CUDA means "will never, not ever, not even a bit, run on AMD or Intel" which is a dealbreaker for me. Though of course if that little detail doesn't matter to you, then CUDA is a whole lot better.

Actually OpenCL tries to do the right thing, it only doesn't just get there because it's too complex/obscure (and went a step too far), and because the interoperability is too badly implemented.

I would wish for something like the user being able to define in the control panel which GPUs are elegible for computing, and you just say "give me a compute device", then I throw a kernel and some input and output buffer objects at it, and the rest is the driver's problem.

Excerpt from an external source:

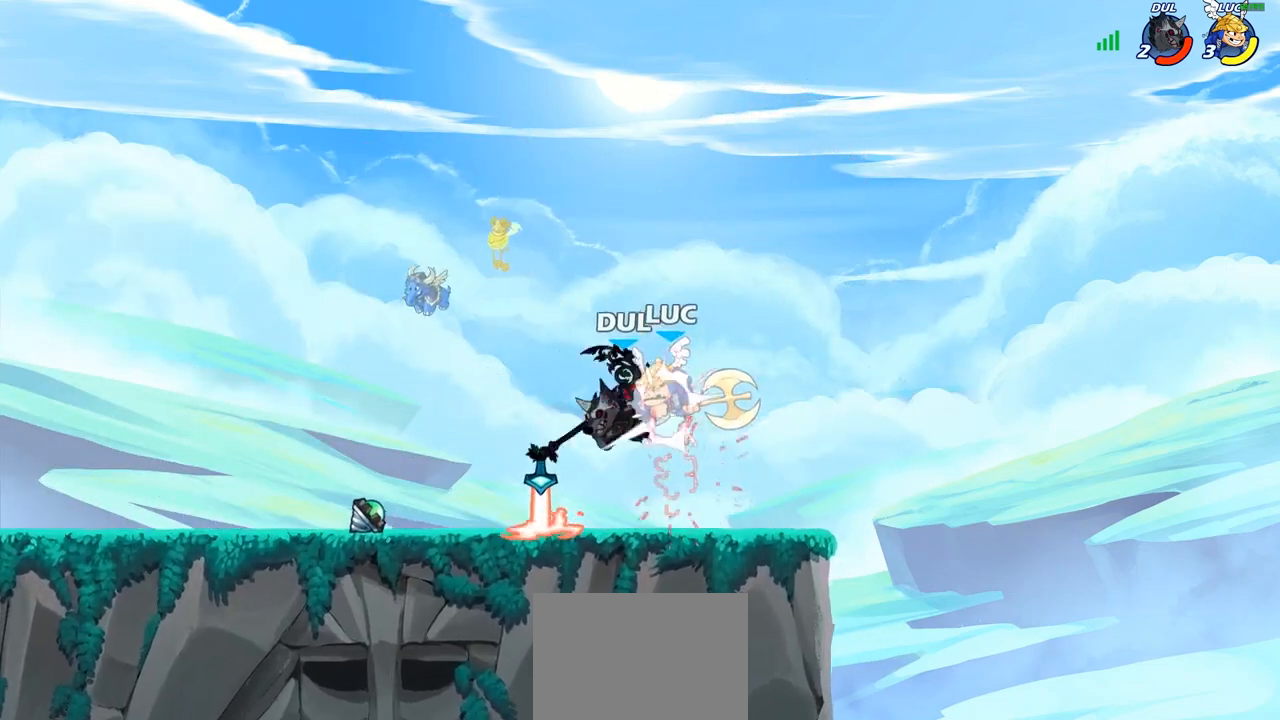
{"buttons": [], "left_stick": "center", "right_stick": "center", "events": [[17, "R2", "down"], [217, "R2", "up"]]}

The only thing I'd really want to know is that my device is able to efficiently interoperate with the main GPU (for that there'd need to be a feature flag at context creation). I really don't want to know on which card a buffer lives or where a kernel executes, or anything else. I really don't want to know what it takes so the GPU will use my generated data as vertex input to draw some stuff. If it needs to be copied over crossfire, the driver should just do it, if it needs to go down and up again PCIe, then do that. If it's the same GPU, even better.

Of course in theory there exist those mysthical OpenCL accelerator cards, but nobody has them, and you wouldn't want to use them anyway, so all that is purely hypothetical. And then, there's CPU implementations, but you can likely write equally fast (or possibly faster, since you are not bound by the API contract and the execution model) code on the CPU with less trouble. What you realistically want is to use the GPU (or one GPU if there are several), and you want this fast and with little trouble.

Compute shaders may very well be an alternative to OpenCL, as they're basically just what one wants (and with one less dependency!). Unluckily, they're not available until OpenGL 4.3 and on the latest hardware. There is no such thing as a downgraded compute shader version akin to OpenCL 1.0 which basically runs fine on 10 year old hardware and is kind of sufficient for 97.5% of everything.